**Assignment**
Each line of the records that includes "left" should be found and copied.

**Record excerpts**
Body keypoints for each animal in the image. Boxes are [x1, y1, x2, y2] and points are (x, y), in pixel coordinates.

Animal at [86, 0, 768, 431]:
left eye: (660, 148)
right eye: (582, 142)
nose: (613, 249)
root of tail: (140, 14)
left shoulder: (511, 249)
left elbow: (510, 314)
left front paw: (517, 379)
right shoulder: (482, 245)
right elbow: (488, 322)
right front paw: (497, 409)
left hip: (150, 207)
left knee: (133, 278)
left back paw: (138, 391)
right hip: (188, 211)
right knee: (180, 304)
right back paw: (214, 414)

**Exercise solution**
left eye: (660, 148)
left shoulder: (511, 249)
left elbow: (510, 314)
left front paw: (517, 379)
left hip: (150, 207)
left knee: (133, 278)
left back paw: (138, 391)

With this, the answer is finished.